Segment Open

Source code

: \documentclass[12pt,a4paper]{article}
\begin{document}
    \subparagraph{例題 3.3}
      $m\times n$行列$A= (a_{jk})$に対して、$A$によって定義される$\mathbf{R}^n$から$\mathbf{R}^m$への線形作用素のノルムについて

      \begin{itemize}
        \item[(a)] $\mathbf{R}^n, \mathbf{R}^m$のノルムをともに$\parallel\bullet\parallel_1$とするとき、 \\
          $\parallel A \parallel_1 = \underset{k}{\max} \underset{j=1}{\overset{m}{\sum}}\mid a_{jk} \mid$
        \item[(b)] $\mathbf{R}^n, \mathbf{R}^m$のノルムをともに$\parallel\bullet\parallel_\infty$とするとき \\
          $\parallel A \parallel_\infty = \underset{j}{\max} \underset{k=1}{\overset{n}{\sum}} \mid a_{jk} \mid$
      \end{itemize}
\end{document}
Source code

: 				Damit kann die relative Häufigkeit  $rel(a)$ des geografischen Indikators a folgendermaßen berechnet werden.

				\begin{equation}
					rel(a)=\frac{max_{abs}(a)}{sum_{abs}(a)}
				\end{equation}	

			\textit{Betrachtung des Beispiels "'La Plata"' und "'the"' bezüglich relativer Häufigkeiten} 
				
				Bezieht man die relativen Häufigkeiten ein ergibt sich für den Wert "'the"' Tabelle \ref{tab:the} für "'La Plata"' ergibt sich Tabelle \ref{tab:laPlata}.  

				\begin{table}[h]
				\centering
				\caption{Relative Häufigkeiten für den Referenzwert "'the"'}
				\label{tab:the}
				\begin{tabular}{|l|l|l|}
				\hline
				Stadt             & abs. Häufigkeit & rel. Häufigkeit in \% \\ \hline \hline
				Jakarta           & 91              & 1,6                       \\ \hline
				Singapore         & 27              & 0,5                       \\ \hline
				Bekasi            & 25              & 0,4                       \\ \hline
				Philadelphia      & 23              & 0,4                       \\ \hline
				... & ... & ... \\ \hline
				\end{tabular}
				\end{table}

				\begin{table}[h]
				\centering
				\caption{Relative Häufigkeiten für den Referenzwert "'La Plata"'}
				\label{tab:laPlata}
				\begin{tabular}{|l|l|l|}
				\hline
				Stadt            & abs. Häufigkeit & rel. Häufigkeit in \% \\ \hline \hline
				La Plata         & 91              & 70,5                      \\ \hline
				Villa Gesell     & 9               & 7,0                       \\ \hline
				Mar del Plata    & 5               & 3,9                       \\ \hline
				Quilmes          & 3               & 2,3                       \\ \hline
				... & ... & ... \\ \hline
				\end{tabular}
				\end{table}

Segment Closed

### [Exercise directions]
Once more, write down the full material exactly as it appears.

### [Answer box]
Source code

: \documentclass[12pt,a4paper]{article}
\begin{document}
    \subparagraph{例題 3.3}
      $m\times n$行列$A= (a_{jk})$に対して、$A$によって定義される$\mathbf{R}^n$から$\mathbf{R}^m$への線形作用素のノルムについて

      \begin{itemize}
        \item[(a)] $\mathbf{R}^n, \mathbf{R}^m$のノルムをともに$\parallel\bullet\parallel_1$とするとき、 \\
          $\parallel A \parallel_1 = \underset{k}{\max} \underset{j=1}{\overset{m}{\sum}}\mid a_{jk} \mid$
        \item[(b)] $\mathbf{R}^n, \mathbf{R}^m$のノルムをともに$\parallel\bullet\parallel_\infty$とするとき \\
          $\parallel A \parallel_\infty = \underset{j}{\max} \underset{k=1}{\overset{n}{\sum}} \mid a_{jk} \mid$
      \end{itemize}
\end{document}
Source code

: 				Damit kann die relative Häufigkeit  $rel(a)$ des geografischen Indikators a folgendermaßen berechnet werden.

				\begin{equation}
					rel(a)=\frac{max_{abs}(a)}{sum_{abs}(a)}
				\end{equation}	

			\textit{Betrachtung des Beispiels "'La Plata"' und "'the"' bezüglich relativer Häufigkeiten} 
				
				Bezieht man die relativen Häufigkeiten ein ergibt sich für den Wert "'the"' Tabelle \ref{tab:the} für "'La Plata"' ergibt sich Tabelle \ref{tab:laPlata}.  

				\begin{table}[h]
				\centering
				\caption{Relative Häufigkeiten für den Referenzwert "'the"'}
				\label{tab:the}
				\begin{tabular}{|l|l|l|}
				\hline
				Stadt             & abs. Häufigkeit & rel. Häufigkeit in \% \\ \hline \hline
				Jakarta           & 91              & 1,6                       \\ \hline
				Singapore         & 27              & 0,5                       \\ \hline
				Bekasi            & 25              & 0,4                       \\ \hline
				Philadelphia      & 23              & 0,4                       \\ \hline
				... & ... & ... \\ \hline
				\end{tabular}
				\end{table}

				\begin{table}[h]
				\centering
				\caption{Relative Häufigkeiten für den Referenzwert "'La Plata"'}
				\label{tab:laPlata}
				\begin{tabular}{|l|l|l|}
				\hline
				Stadt            & abs. Häufigkeit & rel. Häufigkeit in \% \\ \hline \hline
				La Plata         & 91              & 70,5                      \\ \hline
				Villa Gesell     & 9               & 7,0                       \\ \hline
				Mar del Plata    & 5               & 3,9                       \\ \hline
				Quilmes          & 3               & 2,3                       \\ \hline
				... & ... & ... \\ \hline
				\end{tabular}
				\end{table}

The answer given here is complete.